• _INFORMATION GIVEN_
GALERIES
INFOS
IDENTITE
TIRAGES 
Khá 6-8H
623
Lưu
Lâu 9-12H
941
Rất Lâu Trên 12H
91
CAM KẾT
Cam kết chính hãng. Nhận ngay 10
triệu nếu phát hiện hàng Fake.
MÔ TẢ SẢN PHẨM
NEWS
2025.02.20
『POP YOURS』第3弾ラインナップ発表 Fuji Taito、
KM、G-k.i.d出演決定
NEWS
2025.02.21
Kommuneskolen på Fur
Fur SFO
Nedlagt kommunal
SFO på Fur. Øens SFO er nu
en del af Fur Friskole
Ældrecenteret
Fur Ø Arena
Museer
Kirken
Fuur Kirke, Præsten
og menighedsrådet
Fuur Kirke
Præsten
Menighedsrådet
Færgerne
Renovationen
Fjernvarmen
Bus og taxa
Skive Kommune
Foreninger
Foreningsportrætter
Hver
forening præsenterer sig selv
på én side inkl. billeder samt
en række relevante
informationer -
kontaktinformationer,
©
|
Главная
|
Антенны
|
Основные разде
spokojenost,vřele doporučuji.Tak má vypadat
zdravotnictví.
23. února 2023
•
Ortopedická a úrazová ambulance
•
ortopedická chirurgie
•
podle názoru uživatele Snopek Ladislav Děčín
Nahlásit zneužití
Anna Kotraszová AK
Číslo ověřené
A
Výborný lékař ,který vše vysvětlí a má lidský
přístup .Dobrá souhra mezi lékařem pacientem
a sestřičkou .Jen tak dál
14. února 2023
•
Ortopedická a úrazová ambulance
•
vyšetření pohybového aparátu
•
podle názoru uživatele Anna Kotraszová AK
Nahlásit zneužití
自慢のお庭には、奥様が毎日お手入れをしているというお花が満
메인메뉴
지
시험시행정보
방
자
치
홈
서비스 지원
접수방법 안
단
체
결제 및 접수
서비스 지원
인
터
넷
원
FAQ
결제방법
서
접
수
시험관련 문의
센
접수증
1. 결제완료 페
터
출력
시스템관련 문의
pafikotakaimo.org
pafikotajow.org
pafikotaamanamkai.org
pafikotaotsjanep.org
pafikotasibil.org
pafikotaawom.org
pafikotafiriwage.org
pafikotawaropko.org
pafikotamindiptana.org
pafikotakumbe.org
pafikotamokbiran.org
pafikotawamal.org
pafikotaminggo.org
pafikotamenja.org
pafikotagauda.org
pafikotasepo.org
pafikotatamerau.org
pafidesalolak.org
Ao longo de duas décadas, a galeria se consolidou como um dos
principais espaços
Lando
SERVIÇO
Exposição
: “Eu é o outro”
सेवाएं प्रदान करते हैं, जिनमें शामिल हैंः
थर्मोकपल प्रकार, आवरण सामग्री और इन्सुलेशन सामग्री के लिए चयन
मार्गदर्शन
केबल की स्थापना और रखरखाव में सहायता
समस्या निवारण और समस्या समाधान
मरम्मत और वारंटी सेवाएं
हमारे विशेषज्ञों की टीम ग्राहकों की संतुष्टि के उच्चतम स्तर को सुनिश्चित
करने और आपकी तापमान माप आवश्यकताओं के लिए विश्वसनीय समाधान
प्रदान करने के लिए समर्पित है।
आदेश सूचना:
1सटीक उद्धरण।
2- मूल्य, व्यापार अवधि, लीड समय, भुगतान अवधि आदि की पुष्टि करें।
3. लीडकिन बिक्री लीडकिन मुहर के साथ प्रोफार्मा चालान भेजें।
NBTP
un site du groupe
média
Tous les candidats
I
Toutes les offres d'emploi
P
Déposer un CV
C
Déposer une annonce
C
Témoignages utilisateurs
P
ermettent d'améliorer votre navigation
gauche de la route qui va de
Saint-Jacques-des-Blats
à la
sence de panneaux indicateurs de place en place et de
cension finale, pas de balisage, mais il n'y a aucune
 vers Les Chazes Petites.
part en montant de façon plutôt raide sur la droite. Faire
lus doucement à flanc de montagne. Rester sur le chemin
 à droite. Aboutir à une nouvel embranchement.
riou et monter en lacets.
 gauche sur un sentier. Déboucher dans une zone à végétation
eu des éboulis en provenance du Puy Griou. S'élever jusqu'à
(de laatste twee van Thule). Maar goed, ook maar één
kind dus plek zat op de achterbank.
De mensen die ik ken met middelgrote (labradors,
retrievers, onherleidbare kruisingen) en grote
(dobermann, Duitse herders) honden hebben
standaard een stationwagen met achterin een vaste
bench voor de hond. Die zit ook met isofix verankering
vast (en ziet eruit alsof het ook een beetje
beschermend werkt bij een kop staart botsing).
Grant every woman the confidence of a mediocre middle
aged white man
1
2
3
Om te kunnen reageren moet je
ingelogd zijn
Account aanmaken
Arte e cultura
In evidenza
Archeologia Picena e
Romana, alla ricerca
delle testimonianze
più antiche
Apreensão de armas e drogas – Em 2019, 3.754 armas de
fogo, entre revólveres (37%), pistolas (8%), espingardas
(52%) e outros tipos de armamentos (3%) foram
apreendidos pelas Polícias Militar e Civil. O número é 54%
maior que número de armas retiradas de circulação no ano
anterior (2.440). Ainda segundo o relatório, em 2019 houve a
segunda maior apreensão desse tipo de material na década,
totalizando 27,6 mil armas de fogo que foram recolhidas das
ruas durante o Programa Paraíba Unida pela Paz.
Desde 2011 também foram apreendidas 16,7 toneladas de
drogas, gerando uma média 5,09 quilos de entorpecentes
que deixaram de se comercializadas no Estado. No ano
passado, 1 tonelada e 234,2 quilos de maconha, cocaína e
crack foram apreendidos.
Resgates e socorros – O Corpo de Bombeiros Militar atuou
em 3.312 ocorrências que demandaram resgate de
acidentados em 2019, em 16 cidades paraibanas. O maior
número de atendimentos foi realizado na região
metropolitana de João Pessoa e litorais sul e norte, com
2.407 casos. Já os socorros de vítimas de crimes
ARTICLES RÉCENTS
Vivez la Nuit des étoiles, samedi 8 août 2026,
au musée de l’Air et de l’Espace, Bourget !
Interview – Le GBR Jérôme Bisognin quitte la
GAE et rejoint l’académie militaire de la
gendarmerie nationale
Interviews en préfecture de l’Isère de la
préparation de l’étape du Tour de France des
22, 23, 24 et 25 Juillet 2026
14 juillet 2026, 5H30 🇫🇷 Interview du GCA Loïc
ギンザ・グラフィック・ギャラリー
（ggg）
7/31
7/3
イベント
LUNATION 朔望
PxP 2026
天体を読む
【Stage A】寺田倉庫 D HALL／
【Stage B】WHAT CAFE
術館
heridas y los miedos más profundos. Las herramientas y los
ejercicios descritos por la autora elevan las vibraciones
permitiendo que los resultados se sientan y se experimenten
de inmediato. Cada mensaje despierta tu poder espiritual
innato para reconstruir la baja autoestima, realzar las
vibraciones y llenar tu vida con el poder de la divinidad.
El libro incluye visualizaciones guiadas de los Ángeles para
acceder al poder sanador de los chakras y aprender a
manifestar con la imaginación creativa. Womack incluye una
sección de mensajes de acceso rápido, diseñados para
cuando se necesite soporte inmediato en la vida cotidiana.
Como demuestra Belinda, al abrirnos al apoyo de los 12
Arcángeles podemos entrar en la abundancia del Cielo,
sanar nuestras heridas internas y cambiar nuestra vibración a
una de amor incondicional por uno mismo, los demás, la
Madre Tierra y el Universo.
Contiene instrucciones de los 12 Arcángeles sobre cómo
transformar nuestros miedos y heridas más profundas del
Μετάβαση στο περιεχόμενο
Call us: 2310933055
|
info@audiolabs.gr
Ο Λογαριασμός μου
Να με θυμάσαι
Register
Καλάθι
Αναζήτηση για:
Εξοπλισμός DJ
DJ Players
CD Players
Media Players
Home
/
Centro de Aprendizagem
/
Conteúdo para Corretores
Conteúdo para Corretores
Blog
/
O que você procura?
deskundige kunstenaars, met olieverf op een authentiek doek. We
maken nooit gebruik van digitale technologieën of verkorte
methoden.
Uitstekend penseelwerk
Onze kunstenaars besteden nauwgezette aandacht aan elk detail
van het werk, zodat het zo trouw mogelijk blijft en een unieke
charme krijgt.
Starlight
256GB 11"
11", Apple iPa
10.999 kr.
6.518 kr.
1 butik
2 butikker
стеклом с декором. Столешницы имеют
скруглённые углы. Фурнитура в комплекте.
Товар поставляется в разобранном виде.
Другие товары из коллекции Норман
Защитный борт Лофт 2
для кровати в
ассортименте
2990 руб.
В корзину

• _WRITTEN TASK_
Taking the lines above, repeat exactly those from the line that contains "Account aanmaken" through the line that contains "(52%) e outros tipos de armamentos (3%) foram", and both of those lines as well. Include nothing else.

• _RESULT FOR THIS EXERCISE_
Account aanmaken
Arte e cultura
In evidenza
Archeologia Picena e
Romana, alla ricerca
delle testimonianze
più antiche
Apreensão de armas e drogas – Em 2019, 3.754 armas de
fogo, entre revólveres (37%), pistolas (8%), espingardas
(52%) e outros tipos de armamentos (3%) foram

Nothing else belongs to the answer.